• _TASK STATEMENT_:
Return each line exactly, from the one that has "નંબર જોવા માટે" through the end of the entries, both ends included. Pictures do not belong.

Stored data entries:
---

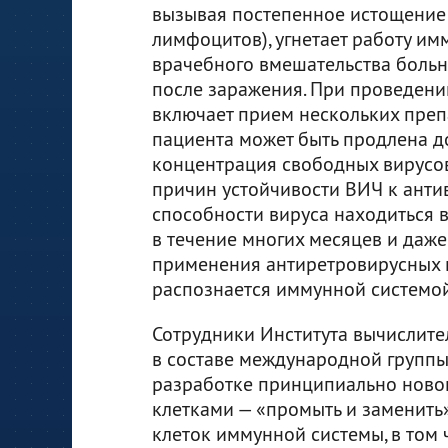
вызывая постепенное истощение 
лимфоцитов), угнетает работу им
врачебного вмешательства больн
после заражения. При проведени
включает прием нескольких преп
пациента может быть продлена до
концентрация свободных вирусов
причин устойчивости ВИЧ к анти
способности вируса находиться 
в течение многих месяцев и даже
применения антиретровирусных п
распознается иммунной системо
Сотрудники Института вычислите
в составе международной группы
разработке принципиально ново
клетками — «промыть и заменить»
клеток иммунной системы, в том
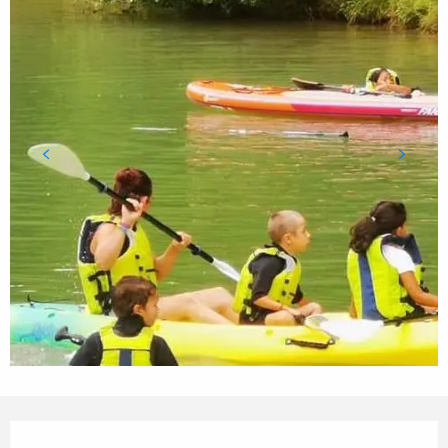
Horarios y datos de contacto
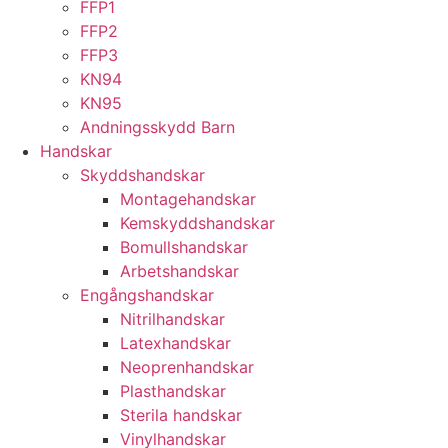
FFP1
FFP2
FFP3
KN94
KN95
Andningsskydd Barn
Handskar
Skyddshandskar
Montagehandskar
Kemskyddshandskar
Bomullshandskar
Arbetshandskar
Engångshandskar
Nitrilhandskar
Latexhandskar
Neoprenhandskar
Plasthandskar
Sterila handskar
Vinylhandskar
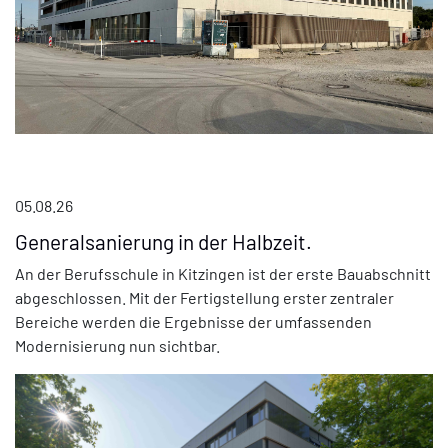
05.08.26
Generalsanierung in der Halbzeit.
An der Berufsschule in Kitzingen ist der erste Bauabschnitt
abgeschlossen. Mit der Fertigstellung erster zentraler
Bereiche werden die Ergebnisse der umfassenden
Modernisierung nun sichtbar.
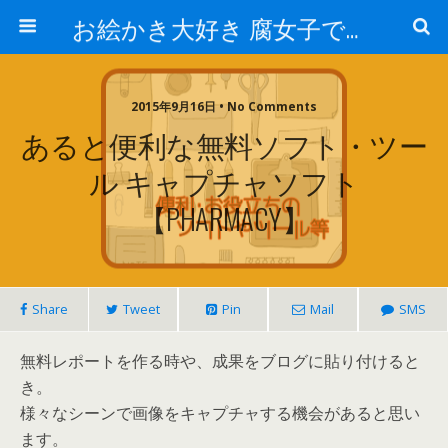
お絵かき大好き 腐女子でゲーマーのおかしな生活
2015年9月16日 • No Comments
あると便利な無料ソフト・ツー
ル キャプチャソフト
【PHARMACY】
Share
Tweet
Pin
Mail
SMS
無料レポートを作る時や、成果をブログに貼り付けると
き。
様々なシーンで画像をキャプチャする機会があると思い
ます。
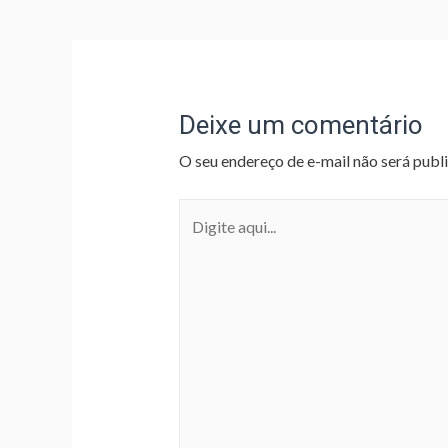
Deixe um comentário
O seu endereço de e-mail não será publ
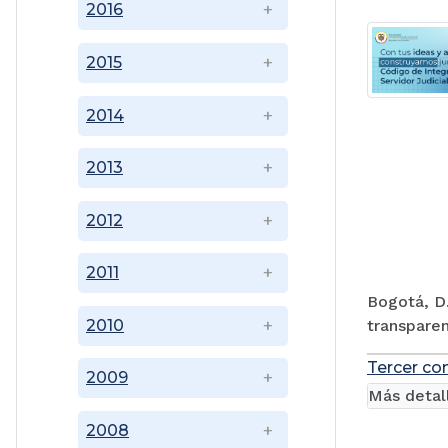
2016
2015
2014
2013
2012
2011
Bogotá, D.
transparen
2010
Tercer co
2009
Más detal
2008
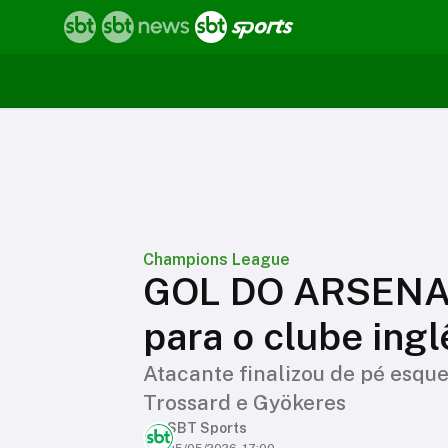
Champions League
GOL DO ARSENAL!
para o clube ing
Atacante finalizou de pé esqu
Trossard e Gyökeres
SBT Sports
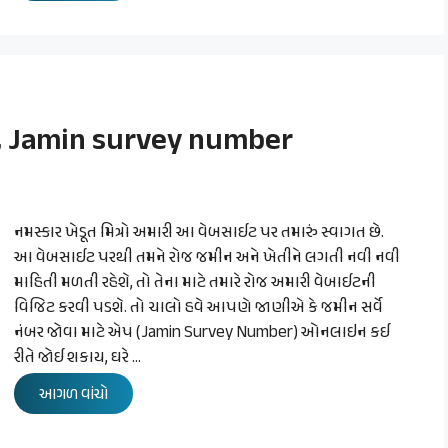
એપ, Jamin survey number
નમસ્કાર ખેડૂત મિત્રો અમારી આ વેબસાઈટ પર તમારું સ્વાગત છે.
આ વેબસાઈટ પરથી તમને રોજ જમીન અને ખેતીને લગતી નવી નવી
માહિતી મળતી રહેશે, તો તેના માટે તમારે રોજ અમારી વેબાઈટની
વિજિટ કરવી પડશે. તો ચાલો હવે આપણે જાણીએ કે જમીન સર્વે
નંબર જોવા માટે એપ (Jamin Survey Number) ઓનલાઇન કઈ
રીતે જોઈ શકાય, ઘરે …
આગળ વાંચો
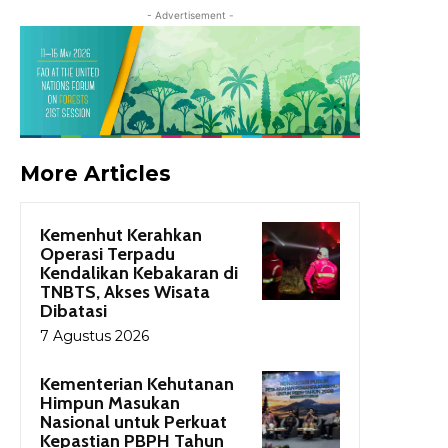
- Advertisement -
More Articles
Kemenhut Kerahkan
Operasi Terpadu
Kendalikan Kebakaran di
TNBTS, Akses Wisata
Dibatasi
7 Agustus 2026
Kementerian Kehutanan
Himpun Masukan
Nasional untuk Perkuat
Kepastian PBPH Tahun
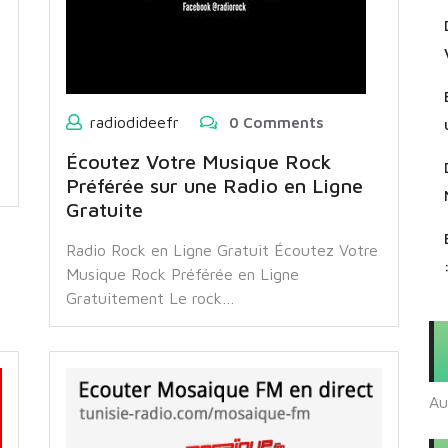
radiodideefr
0 Comments
Écoutez Votre Musique Rock
Préférée sur une Radio en Ligne
Gratuite
Radio Rock en Ligne Gratuit Écoutez Votre
Musique Rock Préférée en Ligne
Gratuitement Le rock…
Au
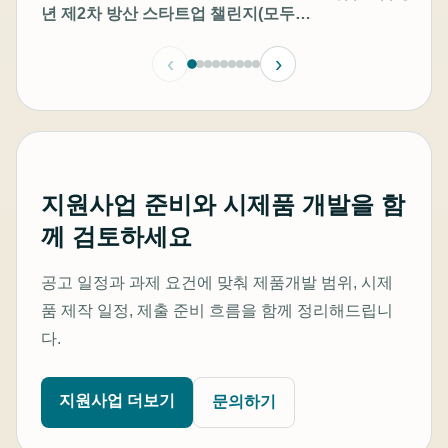
년 제2차 방산 스타트업 챌린지(모두의
챌린지-방산) 창업기업 모집공고
‹
›
지원사업 준비와 시제품 개발을 함
께 검토하세요
공고 일정과 과제 요건에 맞춰 제품개발 범위, 시제
품 제작 일정, 제출 준비 흐름을 함께 정리해드립니
다.
지원사업 더보기
문의하기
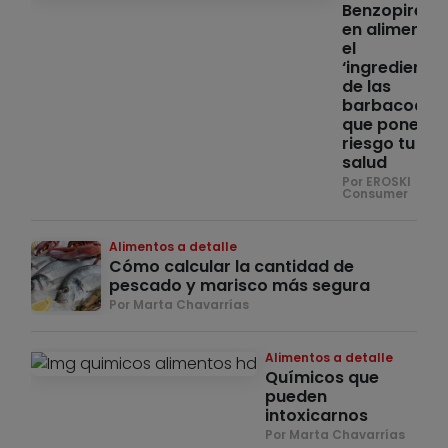
Benzopireno
en alimentos
el
‘ingrediente’
de las
barbacoas
que pone en
riesgo tu
salud
Por EROSKI
Consumer
Alimentos a detalle
Cómo calcular la cantidad de
pescado y marisco más segura
Por Marta Chavarrías
Alimentos a detalle
Químicos que
pueden
intoxicarnos
Por Marta Chavarrías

---

• _PROBLEM SOLUTION_:
નંબર જોવા માટે એપ (Jamin Survey Number) ઓનલાઇન કઈ
રીતે જોઈ શકાય, ઘરે …
આગળ વાંચો
- Advertisement -
More Articles
Kemenhut Kerahkan
Operasi Terpadu
Kendalikan Kebakaran di
TNBTS, Akses Wisata
Dibatasi
7 Agustus 2026
Kementerian Kehutanan
Himpun Masukan
Nasional untuk Perkuat
Kepastian PBPH Tahun
radiodideefr
0 Comments
Écoutez Votre Musique Rock
Préférée sur une Radio en Ligne
Gratuite
Radio Rock en Ligne Gratuit Écoutez Votre
Musique Rock Préférée en Ligne
Gratuitement Le rock…
Au
년 제2차 방산 스타트업 챌린지(모두의
챌린지-방산) 창업기업 모집공고
‹
›
지원사업 준비와 시제품 개발을 함
께 검토하세요
공고 일정과 과제 요건에 맞춰 제품개발 범위, 시제
품 제작 일정, 제출 준비 흐름을 함께 정리해드립니
다.
지원사업 더보기
문의하기
Benzopireno
en alimentos
el
‘ingrediente’
de las
barbacoas
que pone en
riesgo tu
salud
Por EROSKI
Consumer
Alimentos a detalle
Cómo calcular la cantidad de
pescado y marisco más segura
Por Marta Chavarrías
Alimentos a detalle
Químicos que
pueden
intoxicarnos
Por Marta Chavarrías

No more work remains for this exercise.